变限积分函数

微积分基本公式

1. 变限积分函数

定义：

\[设f(x)在[a,b]上可积，则F(x)=\int_a^xf(t)dt,x\in[a,b]称为变上限积分函数 \]

\[证明：当x\in(a,b)时\\ \Delta F=F(x+\Delta x)-F(x)\\ =\int_a^{x}f(t)dt-\int_a^xf(t)dt+\int_x^{x+\Delta x}f(t)dt\\ =\int_x^{x+\Delta x}f(t)dt\\ \because f(x)可积\\ \therefore \exist M>0,有|f(x)|\leq M\\ 又|\Delta F|=|\int_x^{x+\Delta x}f(t)dt|\leq \int_x^{x+\Delta x}|f(t)|dt\\ \leq M\cdot |\Delta x|\\ 由夹逼准则有\lim_{\Delta x \rightarrow 0}\Delta F=0\\ 当x=a时\\ \Delta F=F(a+\Delta x)-F(a)\qquad (\Delta x>0)\\ 同理有\lim_{\Delta x\rightarrow 0^ +}\Delta F=0 \]

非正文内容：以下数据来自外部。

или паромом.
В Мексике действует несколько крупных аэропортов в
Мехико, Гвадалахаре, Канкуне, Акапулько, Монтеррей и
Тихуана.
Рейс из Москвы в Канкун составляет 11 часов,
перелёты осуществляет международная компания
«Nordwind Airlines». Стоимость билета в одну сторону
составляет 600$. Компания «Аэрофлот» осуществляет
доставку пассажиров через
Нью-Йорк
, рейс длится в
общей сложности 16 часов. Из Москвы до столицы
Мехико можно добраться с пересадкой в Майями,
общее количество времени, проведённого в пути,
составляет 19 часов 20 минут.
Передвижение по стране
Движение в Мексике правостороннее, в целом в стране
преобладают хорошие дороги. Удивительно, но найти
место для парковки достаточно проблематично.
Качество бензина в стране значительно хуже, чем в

\[(2)若f(x)在区间[a,b]上连续，则F(x)=\int_a^xf(t)dt在[a,b]上可导，且F'(x)=f(x) \]

\[证明：当x\in(a,b)时，\\ \Delta F=F(x+\Delta x)-F(x)\\ =\int_x^{x+\Delta x}f(t)dt\\ 则\lim_{\Delta x\rightarrow0}\frac{\Delta F}{\Delta x}=\lim_{\Delta x\rightarrow0}\frac{\int_{x}^{x+\Delta x}f(t)dt}{\Delta x}\\ =\lim_{\Delta x\rightarrow0}\frac{f(\xi)\cdot \Delta x}{\Delta x}\qquad (\xi介于x与x+\Delta x之间)\\ =\lim_{\xi\rightarrow x}f(\xi)=f(x)\\ \therefore F'(x)=f(x)\\ 当x=a时，\Delta x>0\\ \Delta F=F(a+\Delta x)-F(a)=\int_a^{a+\Delta x}f(t)dt\\ F'_+(a)=\lim_{\Delta x\rightarrow 0^+}\frac{\Delta F}{\Delta x}\lim_{\Delta x\rightarrow 0^+}\frac{\int_a^{a+\Delta x}f(t)dt}{\Delta x}=\lim_{\Delta x\rightarrow 0^+}\frac {f(\xi)\cdot \Delta x}{\Delta x}\qquad (\xi 介于a与a+\Delta x)之间\\ =\lim_{\xi\rightarrow a^+}f(\xi)=f(a)\\ 同理当x=b时\qquad \Delta x<0\\ F'(b)=f(b)\\ 综上F'(x)=f(x)\qquad x\in[a,b]\\ F(x)=\int_a^xf(t)dt \qquad x\in[a,b] \]

【例】计算下列各导数

\[(1)\frac d{dx}\int_{x^2}^{x^3}\frac {dt}{\sqrt{1+t^4}}\\ 解：=\frac 1{\sqrt{1+(x^3)^4}}\cdot3x^2-\frac1{\sqrt{1+(x^2)^4}}\cdot2x \]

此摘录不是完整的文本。